La encontró de nuevo en una aldea de Afganistán. Tenía ahora 31 años y ya había dado a luz a cuatro niños (se casó a los 16 años). Pasó una vida dura y difícil todos esos años. La nueva foto tomada recientemente con el permiso de su esposo -Ramat Gul- la muestra más envejecida que una persona de la misma edad que vive en alguna otra parte del mundo sin haber pasado por la experiencia de Afganistán ni otras parecidas en las regiones del Tercer Mundo. Sus brillantes ojos verdes de los 12 años perdieron el esplendor rápidamente a los 31 años.
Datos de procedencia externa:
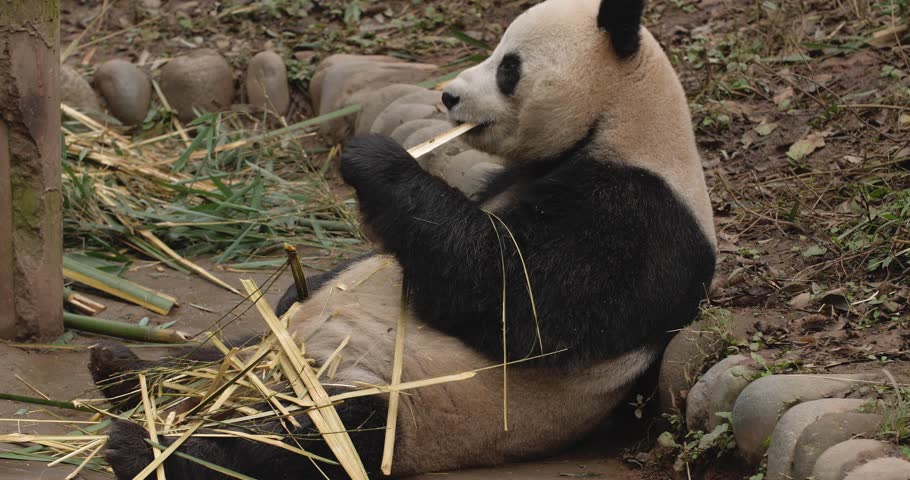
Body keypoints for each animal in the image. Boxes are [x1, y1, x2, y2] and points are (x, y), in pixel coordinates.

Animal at [89, 0, 717, 478]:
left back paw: (148, 448)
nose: (449, 97)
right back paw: (123, 370)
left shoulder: (640, 218)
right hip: (275, 348)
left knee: (316, 440)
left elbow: (522, 300)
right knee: (223, 353)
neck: (621, 124)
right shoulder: (514, 176)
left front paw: (373, 159)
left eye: (508, 67)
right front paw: (298, 284)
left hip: (402, 403)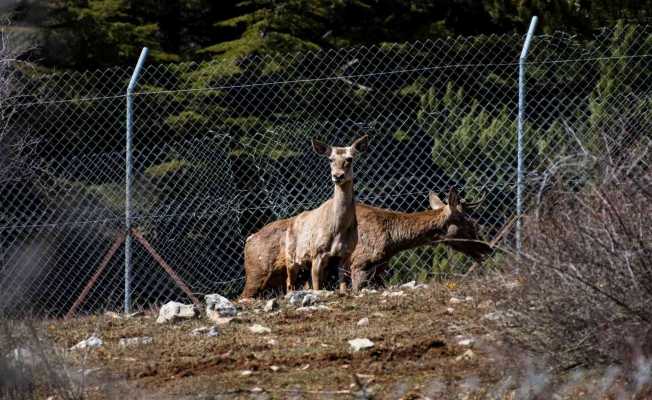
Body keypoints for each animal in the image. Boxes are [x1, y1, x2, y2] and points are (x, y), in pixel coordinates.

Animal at [242, 187, 492, 296]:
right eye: (469, 223)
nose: (488, 249)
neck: (393, 239)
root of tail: (248, 239)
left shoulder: (378, 270)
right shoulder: (359, 264)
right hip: (257, 273)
Cuando fue fotografiada la segunda vez en su vida, no sólo reflejaba la existencia dura de ella, sino también el asombro de descubrirse ante otros. Fue como abrir una puerta sellada con cadenas y gruesos candados donde se encerró algo precioso por muchos años. Como su mismo nombre que irónicamente significa "dulces flores"

Epílogo: Gracias a toda esa historia de la foto de Sharbat Gula la revista, The National Geographic creó un fondo especial para ayudar al desarrollo educacional y dar oportunidades a todas las niñas y mujeres de Afganistán.